[[ Records provided open ]]

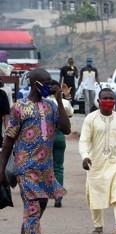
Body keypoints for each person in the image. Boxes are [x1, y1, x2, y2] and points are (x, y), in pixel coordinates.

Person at [0, 68, 71, 234]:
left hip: (45, 169)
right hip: (25, 169)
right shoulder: (19, 108)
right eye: (46, 82)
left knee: (38, 208)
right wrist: (1, 169)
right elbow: (8, 141)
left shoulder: (51, 106)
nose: (50, 85)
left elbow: (65, 129)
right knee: (32, 208)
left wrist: (59, 99)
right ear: (34, 83)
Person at [79, 88, 116, 234]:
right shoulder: (91, 119)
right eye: (105, 98)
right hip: (95, 163)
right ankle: (98, 225)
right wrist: (85, 156)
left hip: (115, 163)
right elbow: (84, 140)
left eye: (111, 98)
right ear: (98, 101)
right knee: (94, 194)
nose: (108, 101)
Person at [48, 80, 74, 208]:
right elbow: (70, 114)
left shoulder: (43, 102)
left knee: (43, 166)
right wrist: (66, 97)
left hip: (45, 136)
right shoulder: (65, 103)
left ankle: (42, 194)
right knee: (58, 167)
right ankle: (58, 196)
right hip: (59, 136)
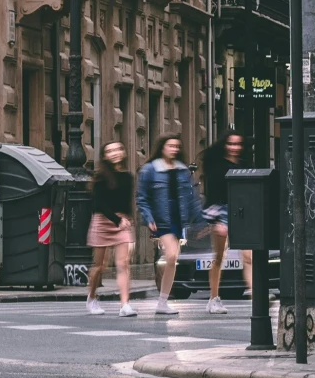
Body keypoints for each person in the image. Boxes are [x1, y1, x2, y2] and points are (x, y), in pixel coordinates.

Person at [135, 130, 201, 314]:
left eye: (176, 146)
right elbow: (142, 198)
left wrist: (201, 221)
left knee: (173, 260)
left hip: (178, 218)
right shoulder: (150, 169)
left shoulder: (182, 170)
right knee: (171, 256)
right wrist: (148, 218)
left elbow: (191, 197)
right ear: (162, 148)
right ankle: (162, 300)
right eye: (170, 146)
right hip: (161, 218)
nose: (174, 149)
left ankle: (162, 301)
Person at [84, 140, 136, 316]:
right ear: (105, 156)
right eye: (110, 151)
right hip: (103, 220)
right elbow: (100, 203)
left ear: (123, 153)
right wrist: (117, 220)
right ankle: (91, 297)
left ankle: (125, 305)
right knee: (100, 266)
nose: (115, 153)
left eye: (118, 149)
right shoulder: (100, 177)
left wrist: (129, 221)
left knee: (123, 264)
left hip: (122, 222)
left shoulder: (128, 176)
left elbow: (127, 202)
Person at [200, 128, 251, 313]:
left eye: (238, 144)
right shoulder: (216, 166)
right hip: (221, 211)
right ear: (224, 145)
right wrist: (215, 220)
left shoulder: (246, 165)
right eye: (231, 144)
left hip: (241, 212)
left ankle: (255, 294)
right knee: (220, 257)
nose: (234, 148)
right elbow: (212, 194)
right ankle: (213, 298)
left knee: (249, 257)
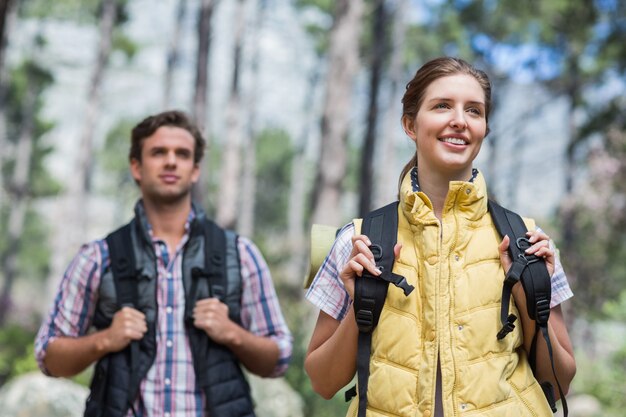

[[ Records provided closed ]]

Task: Exclude the pictures and give back the rest of the data above exactly as written.

Solution for this exercise:
Body keypoints for each person in the image. Boxes are [x1, y1, x2, y2] and points are (x, y), in pixel coordinates.

Person at [0, 68, 71, 234]:
left hip: (45, 169)
right hip: (25, 169)
right shoulder: (19, 108)
right eye: (46, 82)
left knee: (38, 208)
right wrist: (1, 169)
right elbow: (8, 141)
left shoulder: (51, 106)
nose: (50, 85)
left elbow: (65, 129)
right knee: (32, 208)
left wrist: (59, 99)
right ear: (34, 83)
Person at [79, 88, 116, 234]:
right shoulder: (91, 119)
right eye: (105, 98)
right hip: (95, 163)
right ankle: (98, 225)
right wrist: (85, 156)
left hip: (115, 163)
right elbow: (84, 140)
left eye: (111, 98)
right ear: (98, 101)
right knee: (94, 194)
nose: (108, 101)
Person at [48, 80, 74, 208]:
right elbow: (70, 114)
left shoulder: (43, 102)
left knee: (43, 166)
right wrist: (66, 97)
left hip: (45, 136)
right shoulder: (65, 103)
left ankle: (42, 194)
right knee: (58, 167)
right ankle: (58, 196)
right hip: (59, 136)
Body keypoints for each person in the image. Boxes are [x1, y1, x2, y2] and points are (x, y), in pixel coordinates.

Person at [135, 130, 201, 314]:
left eye: (176, 146)
right elbow: (142, 198)
left wrist: (201, 221)
left knee: (173, 260)
left hip: (178, 218)
right shoulder: (150, 169)
left shoulder: (182, 170)
right knee: (171, 256)
right wrist: (148, 218)
left elbow: (191, 197)
right ear: (162, 148)
right ankle: (162, 300)
right eye: (170, 146)
right hip: (161, 218)
nose: (174, 149)
left ankle: (162, 301)
Person at [84, 140, 136, 316]:
right ear: (105, 156)
right eye: (110, 151)
right hip: (103, 220)
right elbow: (100, 203)
left ear: (123, 153)
right wrist: (117, 220)
right ankle: (91, 297)
left ankle: (125, 305)
right knee: (100, 266)
nose: (115, 153)
left eye: (118, 149)
right shoulder: (100, 177)
left wrist: (129, 221)
left knee: (123, 264)
left hip: (122, 222)
left shoulder: (128, 176)
left elbow: (127, 202)
Person at [200, 128, 251, 313]:
left eye: (238, 144)
right shoulder: (216, 166)
right hip: (221, 211)
right ear: (224, 145)
right wrist: (215, 220)
left shoulder: (246, 165)
right eye: (231, 144)
left hip: (241, 212)
left ankle: (255, 294)
right knee: (220, 257)
nose: (234, 148)
right elbow: (212, 194)
right ankle: (213, 298)
left knee: (249, 257)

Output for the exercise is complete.